What is Ecosocial?


The Sustainable Welfare & Eco-social Policy Network will provide participants with the opportunity for exchange and the ultimate aim to expand into a new and stronger network. The idea is to foster a collaborative spirit among academics in this growing research area and to come up with a set of common activities and services

Ecosocial Web

At the heart of ecosocial strategies is the recognition that inequality and environment  degradation are different sides of the same coin and that we need to progress equality and environmental sustainability as interlinked goals.    Achievement of each form of sustainability depends on the other and this understanding informs ecosocial ambition, analysis, solutions, and strategies for action. Eco-social policies are explicitly designed to achieve social and ecological goals in an interconnected manner.

Ecosocial welfare identifies  a range of tools, including social policy or welfare policies and practices (Mandelli 2022). These tools mean a shift from production and consumption, and moving to socially value other ways of being in the world, forms of contribution that achieve both social and environmental protection. The focus is less on how welfare can mitigate unequal impacts of climate change and more on what eco-social policy offers as part of a post-growth society that moves beyond societal and environmental degradation.  Ecosocial approaches are transformative of the entire socio- economic system.  This type of ‘system change’ demotes economic growth as a primary mechanism to distribute resources and focuses on eco-social alternatives in how we redistribute not only carbon emissions, but all aspects of our lives including care,  work, and time and how we collectively distribute services,  income and wealth.  

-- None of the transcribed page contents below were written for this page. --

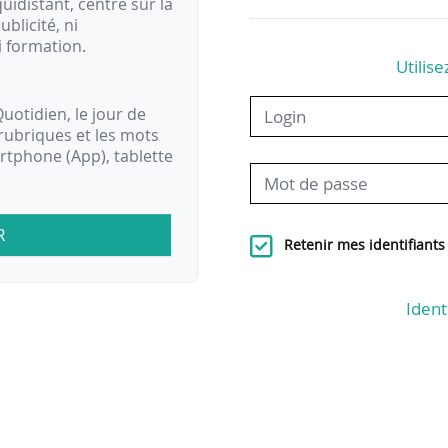
idistant, centré sur la
ublicité, ni
i formation.
Utilise
uotidien, le jour de
rubriques et les mots
artphone (App), tablette
R
Retenir mes identifiants
Ident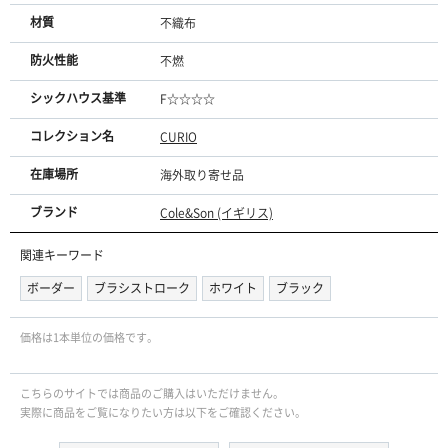
材質
不織布
防火性能
不燃
シックハウス基準
F☆☆☆☆
コレクション名
CURIO
在庫場所
海外取り寄せ品
ブランド
Cole&Son (イギリス)
関連キーワード
ボーダー
ブラシストローク
ホワイト
ブラック
価格は1本単位の価格です。
こちらのサイトでは商品のご購入はいただけません。
実際に商品をご覧になりたい方は以下をご確認ください。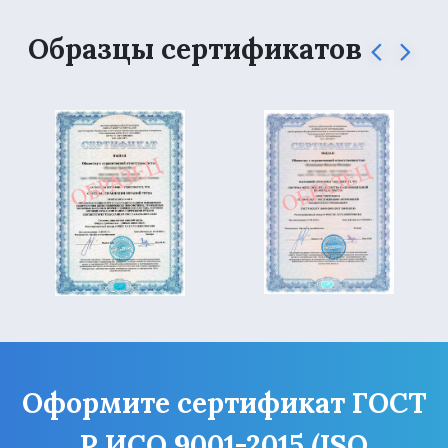
Образцы сертификатов
Оформите сертификат ГОСТ
Р ИСО 9001-2015 (ISO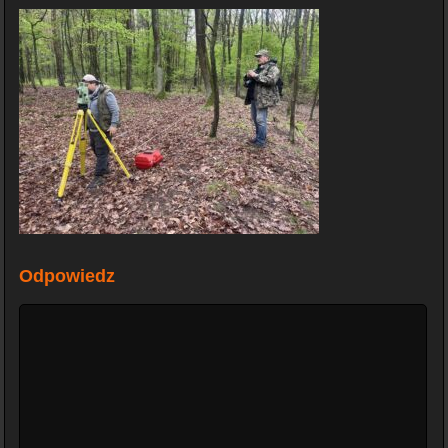
Odpowiedz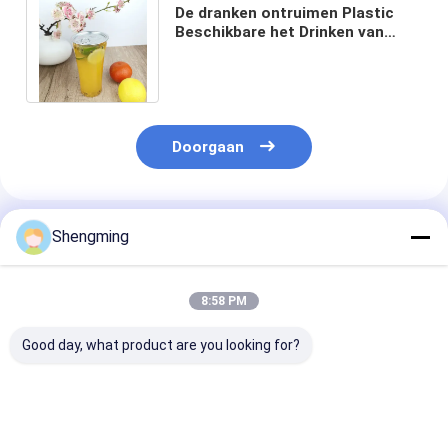
De dranken ontruimen Plastic
Beschikbare het Drinken van
400ml Fles met Onverwachte
Dekselsronde
Doorgaan
Geadviseerde Producten
Shengming
8:58 PM
Good day, what product are you looking for?
400ml ontruim Juice
Snacks van het de
650ml ontruim
Storage Bottles With
Dekselshuisdier van
Storage Bottle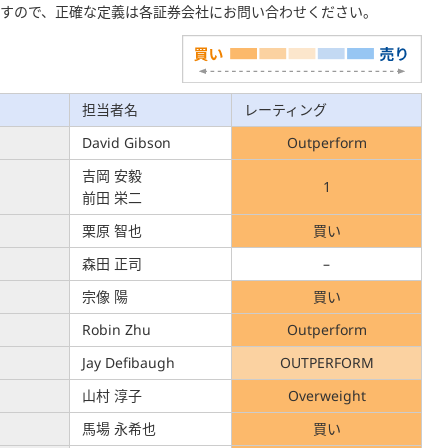
ますので、正確な定義は各証券会社にお問い合わせください。
担当者名
レーティング
David Gibson
Outperform
吉岡 安毅
1
前田 栄二
栗原 智也
買い
森田 正司
–
宗像 陽
買い
Robin Zhu
Outperform
Jay Defibaugh
OUTPERFORM
山村 淳子
Overweight
馬場 永希也
買い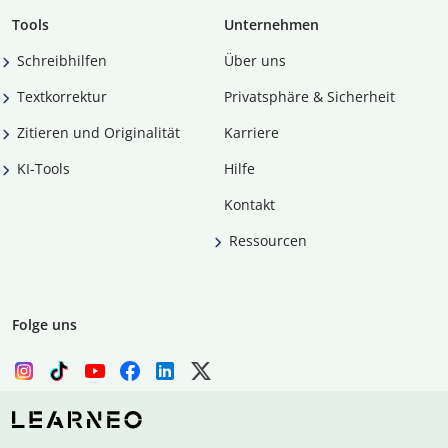
Tools
Unternehmen
Schreibhilfen
Über uns
Textkorrektur
Privatsphäre & Sicherheit
Zitieren und Originalität
Karriere
KI-Tools
Hilfe
Kontakt
Ressourcen
Folge uns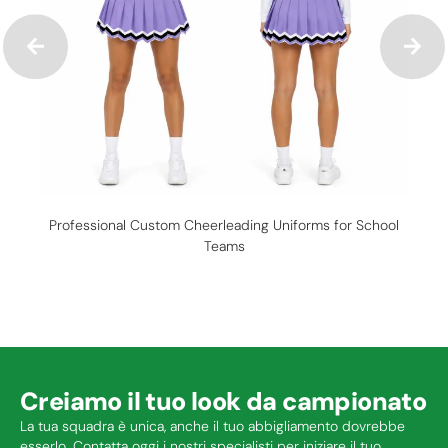
Professional Custom Cheerleading Uniforms for School
Teams
Creiamo il tuo look da campionato
La tua squadra è unica, anche il tuo abbigliamento dovrebbe
esserlo. Contatta oggi i nostri specialisti per iniziare il tuo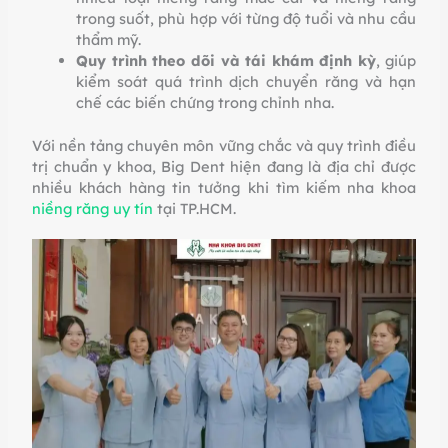
trong suốt, phù hợp với từng độ tuổi và nhu cầu
thẩm mỹ.
Quy trình theo dõi và tái khám định kỳ
, giúp
kiểm soát quá trình dịch chuyển răng và hạn
chế các biến chứng trong chỉnh nha.
Với nền tảng chuyên môn vững chắc và quy trình điều
trị chuẩn y khoa, Big Dent hiện đang là địa chỉ được
nhiều khách hàng tin tưởng khi tìm kiếm nha khoa
niềng răng uy tín
tại TP.HCM.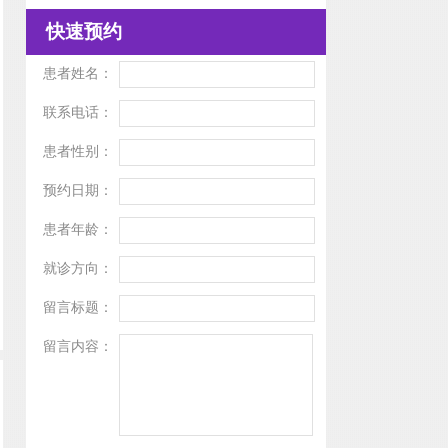
快速预约
患者姓名：
联系电话：
患者性别：
预约日期：
患者年龄：
就诊方向：
留言标题：
留言内容：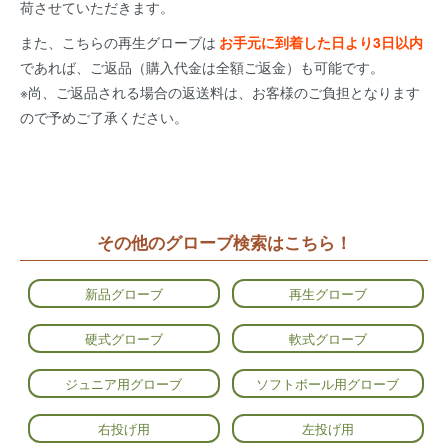
荷させていただきます。
また、こちらの再生グローブは
お手元に到着した日より3日以内
であれば、ご返品（購入代金は全額ご返金）も可能です。
※尚、ご返品される場合の返送料は、お客様のご負担となります
ので予めご了承ください。
その他のグローブ検索はこちら！
新品グローブ
再生グローブ
硬式グローブ
軟式グローブ
ジュニア用グローブ
ソフトボール用グローブ
右投げ用
左投げ用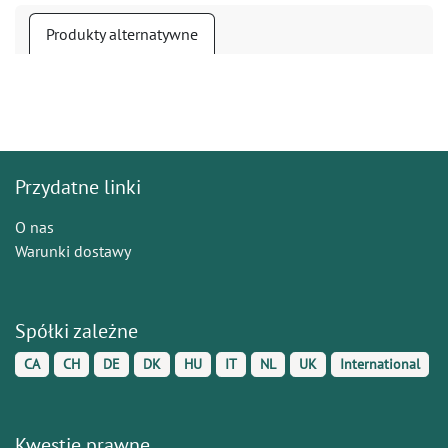
Produkty alternatywne
Przydatne linki
O nas
Warunki dostawy
Spółki zależne
CA
CH
DE
DK
HU
IT
NL
UK
International
Kwestie prawne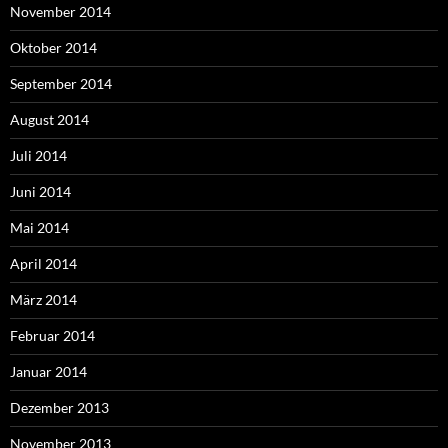
November 2014
Oktober 2014
September 2014
August 2014
Juli 2014
Juni 2014
Mai 2014
April 2014
März 2014
Februar 2014
Januar 2014
Dezember 2013
November 2013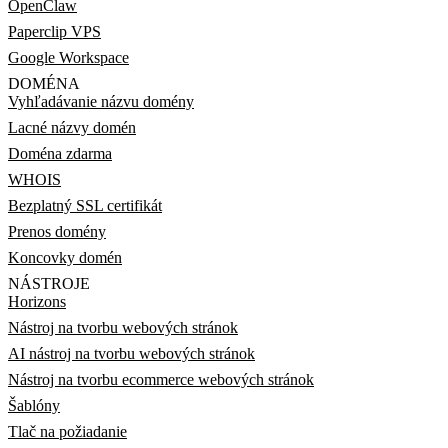
OpenClaw
Paperclip VPS
Google Workspace
DOMÉNA
Vyhľadávanie názvu domény
Lacné názvy domén
Doména zdarma
WHOIS
Bezplatný SSL certifikát
Prenos domény
Koncovky domén
NÁSTROJE
Horizons
Nástroj na tvorbu webových stránok
AI nástroj na tvorbu webových stránok
Nástroj na tvorbu ecommerce webových stránok
Šablóny
Tlač na požiadanie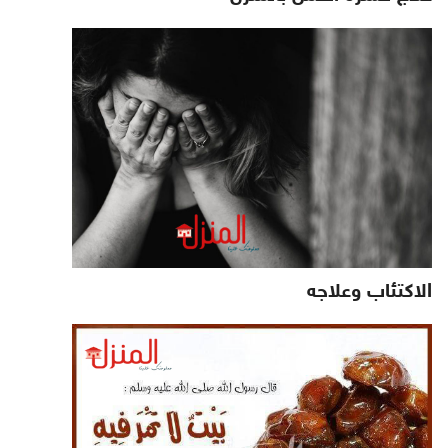
الاكتئاب وعلاجه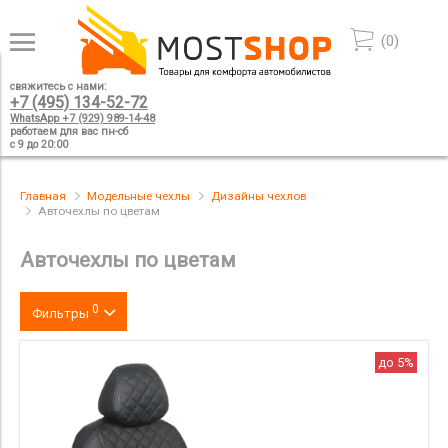
(
0
)
свяжитесь с нами:
+7 (495) 134-52-72
WhatsApp +7 (929) 989-14-48
работаем для вас пн-сб
с 9 до 20:00
Главная
Модельные чехлы
Дизайны чехлов
Авточехлы по цветам
Авточехлы по цветам
0
Фильтры
Цвет
до 5%
производитель
материал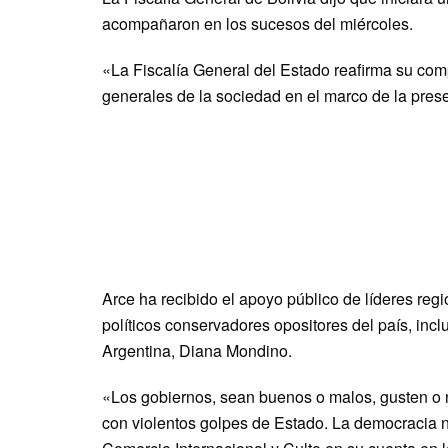
acompañaron en los sucesos del miércoles.
«La Fiscalía General del Estado reafirma su com
generales de la sociedad en el marco de la pres
Arce ha recibido el apoyo público de líderes re
políticos conservadores opositores del país, inclu
Argentina, Diana Mondino.
«Los gobiernos, sean buenos o malos, gusten o 
con violentos golpes de Estado. La democracia no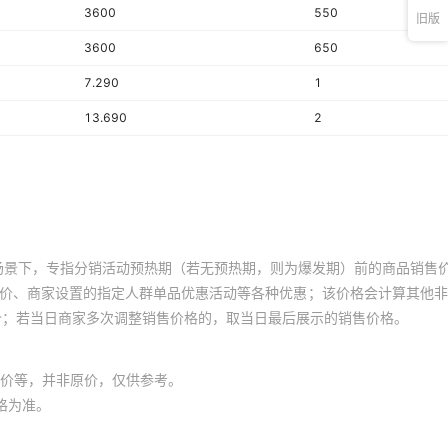
3600
550
旧版
3600
650
7.290
1
13.690
2
场景下，专指分销活动预热期（若无预热期，则为爆发期）前的商品销售
员价、商家设置的指定人群单品优惠活动等各种优惠；该价格会计算其他
价；若当日商家多次调整销售价格的，取当日最后展示的销售价格。
价等，并非原价，仅供参考。
格为准。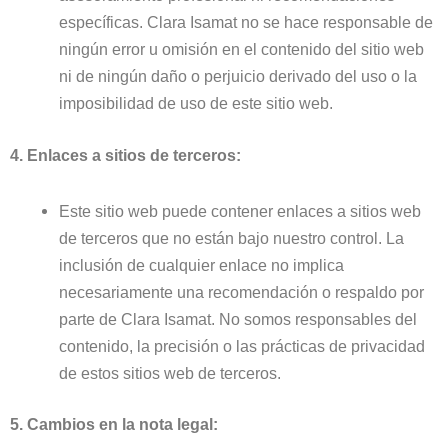
específicas. Clara Isamat no se hace responsable de
ningún error u omisión en el contenido del sitio web
ni de ningún daño o perjuicio derivado del uso o la
imposibilidad de uso de este sitio web.
4. Enlaces a sitios de terceros:
Este sitio web puede contener enlaces a sitios web
de terceros que no están bajo nuestro control. La
inclusión de cualquier enlace no implica
necesariamente una recomendación o respaldo por
parte de Clara Isamat. No somos responsables del
contenido, la precisión o las prácticas de privacidad
de estos sitios web de terceros.
5. Cambios en la nota legal: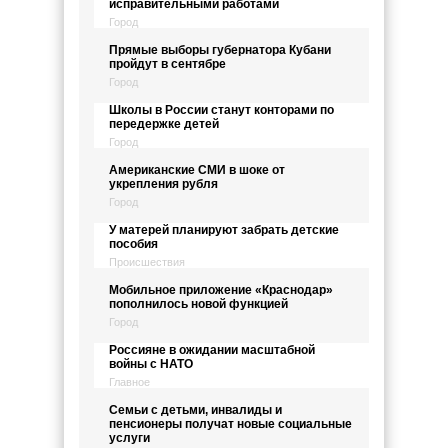
исправительными работами
Город
Прямые выборы губернатора Кубани
пройдут в сентябре
Город
Школы в России станут конторами по
передержке детей
Город
Американские СМИ в шоке от
укрепления рубля
Город
У матерей планируют забрать детские
пособия
Происшествия
Мобильное приложение «Краснодар»
пополнилось новой функцией
Город
Россияне в ожидании масштабной
войны с НАТО
Главное
Семьи с детьми, инвалиды и
пенсионеры получат новые социальные
услуги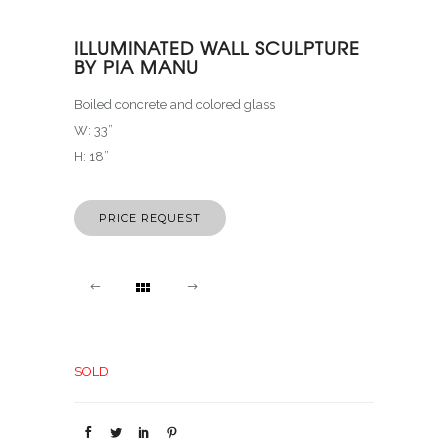
ILLUMINATED WALL SCULPTURE
BY PIA MANU
Boiled concrete and colored glass
W: 33”
H: 18”
PRICE REQUEST
SOLD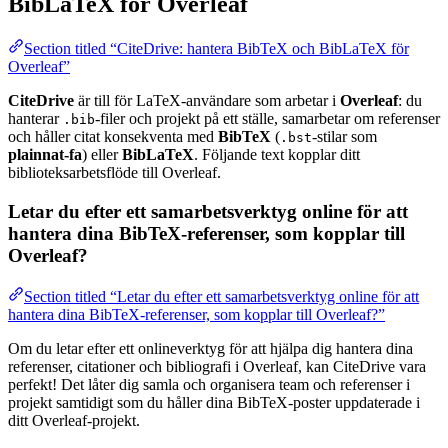
BibLaTeX för Overleaf
Section titled “CiteDrive: hantera BibTeX och BibLaTeX för
Overleaf”
CiteDrive
är till för LaTeX-användare som arbetar i
Overleaf
: du
hanterar
-filer och projekt på ett ställe, samarbetar om referenser
.bib
och håller citat konsekventa med
BibTeX
(
-stilar som
.bst
plainnat-fa
) eller
BibLaTeX
. Följande text kopplar ditt
biblioteksarbetsflöde till Overleaf.
Letar du efter ett samarbetsverktyg online för att
hantera dina BibTeX-referenser, som kopplar till
Overleaf?
Section titled “Letar du efter ett samarbetsverktyg online för att
hantera dina BibTeX-referenser, som kopplar till Overleaf?”
Om du letar efter ett onlineverktyg för att hjälpa dig hantera dina
referenser, citationer och bibliografi i Overleaf, kan CiteDrive vara
perfekt! Det låter dig samla och organisera team och referenser i
projekt samtidigt som du håller dina BibTeX-poster uppdaterade i
ditt Overleaf-projekt.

In the book Creating an EcoSocial Welfare Future a palette of policies is suggested  including enabling institutions, universal basic services and participation income, that together  can contribute towards a society based on equality, reciprocity and interdependence, rooted in an ethic of care for our planet and each other. However many other tax, welfare, services  and labour market policies are also relevant to creating conditions for social and ecological sustainability. Ultimately ecosocial strategies  can support a different political economy that rebalances power away from markets, and towards the state and society. While transformative the seeds for such change are hidden in the present  and we can find the seeds of ecosocial policy in contemporary welfare policy enabling transition. That said the ‘urgency of now’ requires we accelerate the path to eco-social welfare. Ready Now.